::: DATA FOR THIS EXERCISE :::

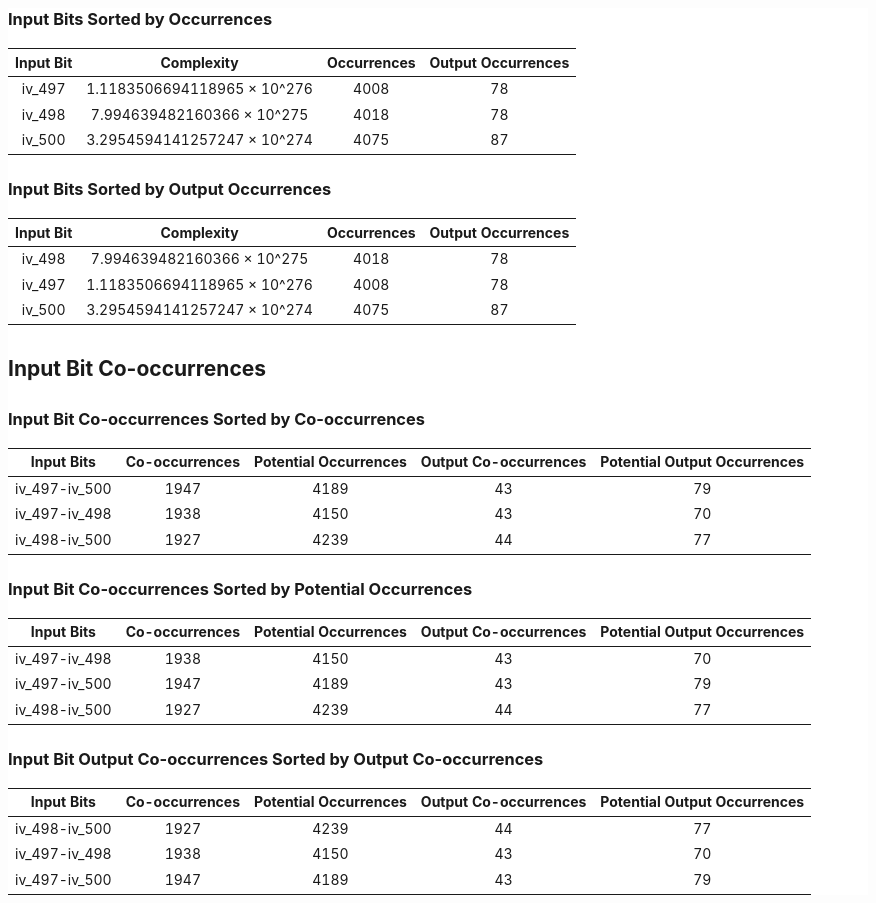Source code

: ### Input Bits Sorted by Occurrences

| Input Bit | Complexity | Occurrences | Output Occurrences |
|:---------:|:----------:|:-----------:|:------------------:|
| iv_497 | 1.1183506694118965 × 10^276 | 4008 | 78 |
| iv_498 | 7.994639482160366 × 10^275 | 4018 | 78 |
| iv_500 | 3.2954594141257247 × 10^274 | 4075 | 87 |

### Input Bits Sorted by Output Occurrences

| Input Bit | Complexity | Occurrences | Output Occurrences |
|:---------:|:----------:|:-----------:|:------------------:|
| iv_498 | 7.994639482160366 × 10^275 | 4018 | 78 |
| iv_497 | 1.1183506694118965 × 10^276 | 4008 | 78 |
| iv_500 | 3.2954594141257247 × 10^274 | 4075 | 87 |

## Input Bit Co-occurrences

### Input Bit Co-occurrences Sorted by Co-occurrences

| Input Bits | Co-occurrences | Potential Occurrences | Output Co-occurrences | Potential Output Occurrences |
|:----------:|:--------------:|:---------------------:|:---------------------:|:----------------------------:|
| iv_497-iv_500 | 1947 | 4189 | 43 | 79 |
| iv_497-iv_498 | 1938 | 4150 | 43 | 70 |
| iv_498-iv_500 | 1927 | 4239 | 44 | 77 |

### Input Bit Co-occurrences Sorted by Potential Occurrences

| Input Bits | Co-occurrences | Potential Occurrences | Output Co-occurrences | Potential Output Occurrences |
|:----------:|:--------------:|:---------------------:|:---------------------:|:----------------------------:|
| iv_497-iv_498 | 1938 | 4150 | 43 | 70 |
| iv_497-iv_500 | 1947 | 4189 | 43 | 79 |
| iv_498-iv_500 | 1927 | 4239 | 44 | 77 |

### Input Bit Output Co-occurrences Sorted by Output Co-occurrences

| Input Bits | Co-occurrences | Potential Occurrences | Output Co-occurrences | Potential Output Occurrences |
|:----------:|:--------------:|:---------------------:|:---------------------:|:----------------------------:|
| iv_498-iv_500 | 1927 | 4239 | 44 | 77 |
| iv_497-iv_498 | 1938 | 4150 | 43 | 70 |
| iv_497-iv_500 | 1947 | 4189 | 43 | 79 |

:::
::: DATA FOR THIS EXERCISE :::

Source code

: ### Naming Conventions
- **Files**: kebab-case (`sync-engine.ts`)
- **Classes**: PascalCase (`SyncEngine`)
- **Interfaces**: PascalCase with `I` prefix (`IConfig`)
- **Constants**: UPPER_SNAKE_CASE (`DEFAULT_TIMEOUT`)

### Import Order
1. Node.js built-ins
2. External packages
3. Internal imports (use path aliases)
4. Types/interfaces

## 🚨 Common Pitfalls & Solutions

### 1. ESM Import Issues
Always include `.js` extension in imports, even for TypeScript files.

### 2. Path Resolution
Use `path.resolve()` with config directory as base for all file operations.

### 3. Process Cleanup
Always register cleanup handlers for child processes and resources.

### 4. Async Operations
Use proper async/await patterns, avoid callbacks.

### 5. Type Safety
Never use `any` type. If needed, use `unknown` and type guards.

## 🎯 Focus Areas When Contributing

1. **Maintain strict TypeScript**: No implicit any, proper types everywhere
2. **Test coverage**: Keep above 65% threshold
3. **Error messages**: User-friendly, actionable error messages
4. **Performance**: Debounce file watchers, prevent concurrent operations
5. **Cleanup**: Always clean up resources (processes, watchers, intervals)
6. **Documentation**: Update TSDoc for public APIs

:::

**TASK BRIEF:** Within the records, the lines containing the string "Input" are to be counted and their number given without comment.

**FINISHED EXERCISE:** 11